The decision was a blow for the city's Board of Health, which had met significant opposition from the food and beverage industry for its move to change unhealthful food habits through portion-size regulation.
A lower court judge overturned the ban in March on the grounds that Bloomberg's regulations of the sale of the drinks at restaurants, movie theaters and other food service establishments were "arbitrary and capricious." City officials immediately appealed.
In May 2012, Bloomberg introduced the limits, which would have required food service establishments to cap sugary beverages at 16 ounces. Though the industry called the regulations flawed, some researchers who study the effect of sugar and sugary beverages on health say the government must intervene if sugar consumption is to be cut in the U.S.
More than half of adults in New York City are obese or overweight, Dr. Thomas Farley, the city's health commissioner, has said. He blames sweetened drinks for rising obesity rates. Harvard's Walter Willett concurs. As he told The Salt in January, "It's impossible to eat 17 teaspoons of sugar, but it's very easy to drink at 20-ounce soda with 17 teaspoons of sugar."
While they wait for the next appeals process to be resolved, major soda drinkers might consider switching to diet soda. As Allison Aubrey reported, two recent studies show that swapping Coke for Diet Coke may make a difference for people trying to manage their weight.
Let's look at three things.
First, Barclay failed to mention that the soda ban has plenty of loopholes. For example, convenience and grocery stores would have been exempt, able to dispense jumbo-size sodas while smaller mom & pop bodegas would not. That would create a competitive advantage for larger national chains, like 7-Eleven, while harming small retailers. Indeed, the lawsuit in question was filed by the New York Statewide Coalition of Hispanic Chambers of Commerce in large part because of that fact.

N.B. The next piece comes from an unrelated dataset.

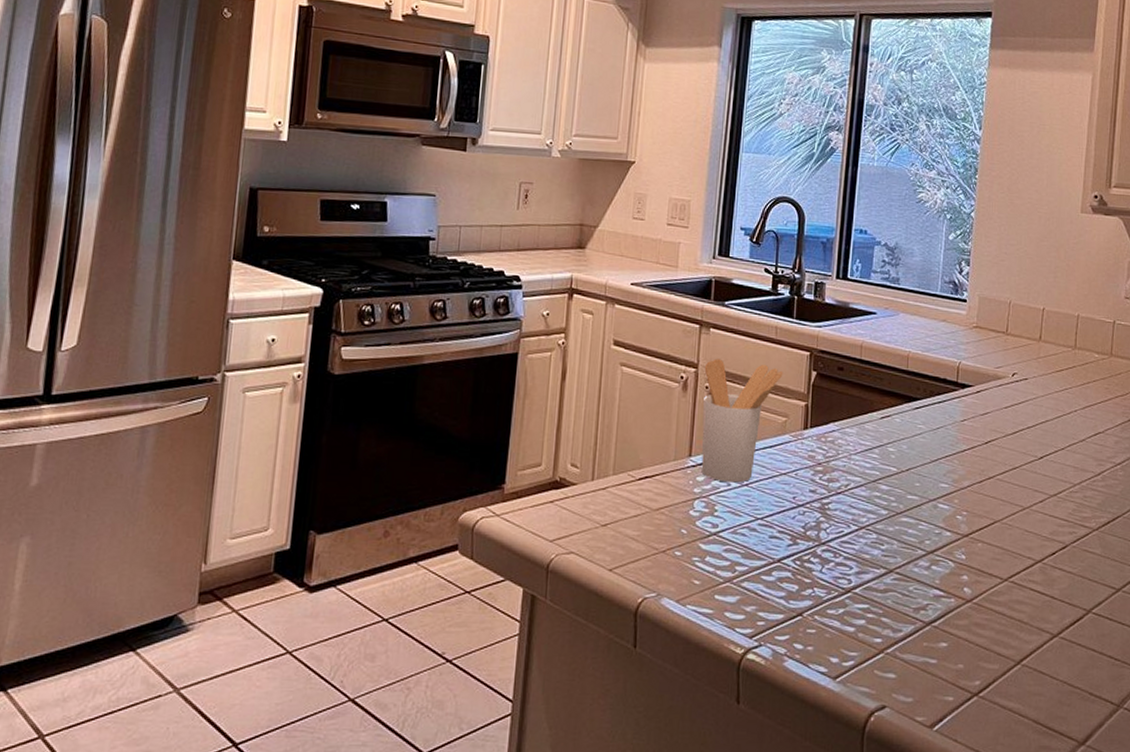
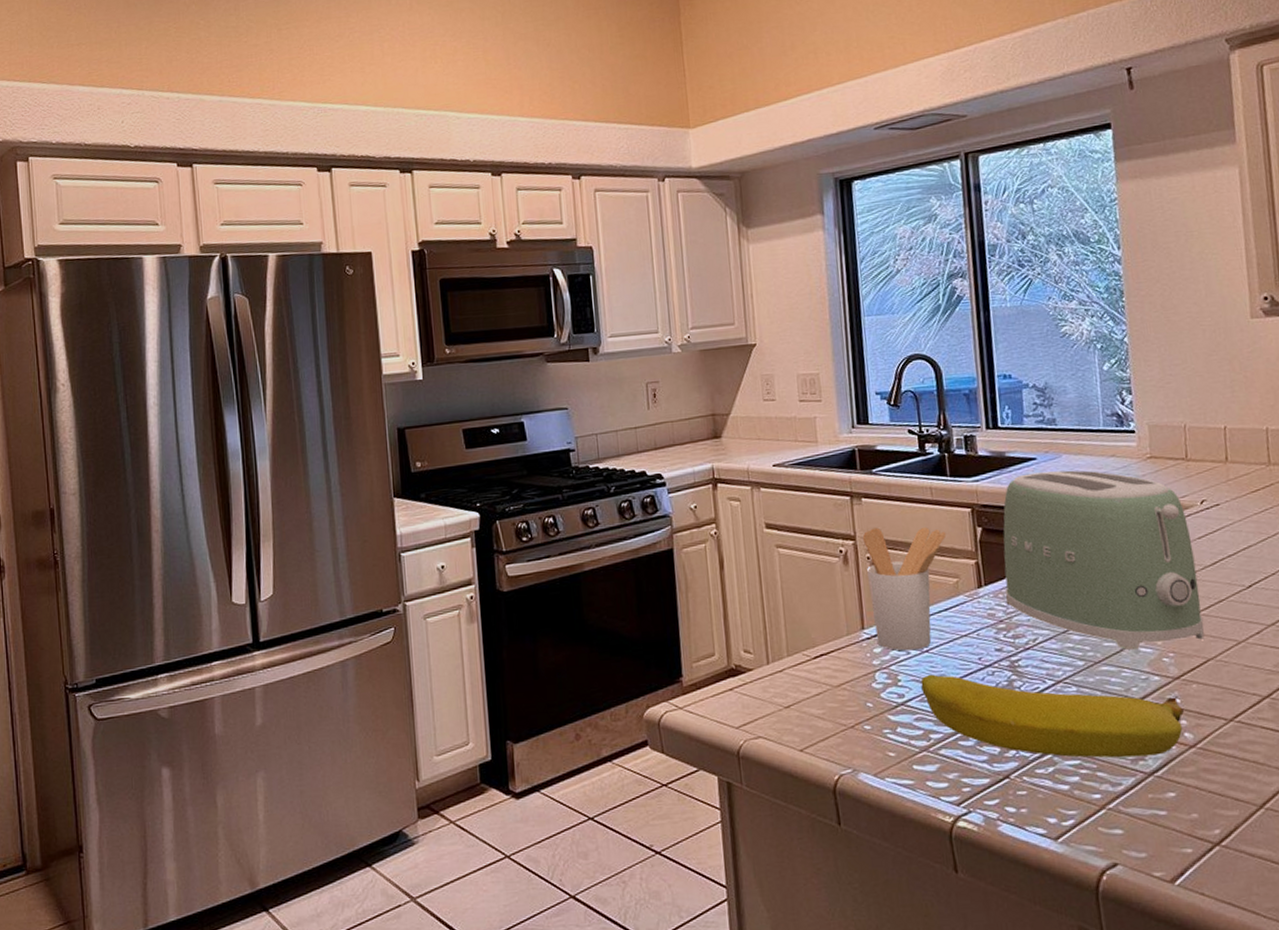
banana: none [735,508,968,607] -> present [920,674,1185,758]
toaster: none [826,326,999,506] -> present [1003,470,1204,651]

Milk-based sugary drinks, like lattes, were also exempt, proving a boon to coffee chains like Starbucks.
Secondly, you'll notice that Barclay pits the underlying struggle as one supposedly pitting apolitical scientists and well-meaning public servants versus the soda "industry," again, even though it was a Hispanic chamber of commerce that filed suit.
In other words, a group of hardworking minority businessmen take on the wealthy, liberal white mayor of a major metropolitan city and win, not once, but twice in court. Barclay, however, fails to obtain a reaction from the victorious plaintiff, the New York Statewide Coalition of Hispanic Chambers of Commerce? The liberal media love it when Hispanic groups slam the mostly-white, conservative national Republican Party for its skepticism of "immigration reform," but when it comes to Hispanic businessmen challenging a media darling like Mike Bloomberg, well, that's a different story.
Thirdly, absolutely missing-in-action from Barclay's story is any consideration of the sentiments of the average New York City consumer, many of whom no doubt strongly disagree with the soda ban, cheer the court's decision, and oppose the wasting of their hard-earned tax dollars to win this fight in a higher court.
It's a complete dereliction of duty for a reporter assigned to a food blog which touts itself as "cover[ing] food news from the farm to the plate and beyond" with a "pinch of skepticism and a dash of fun."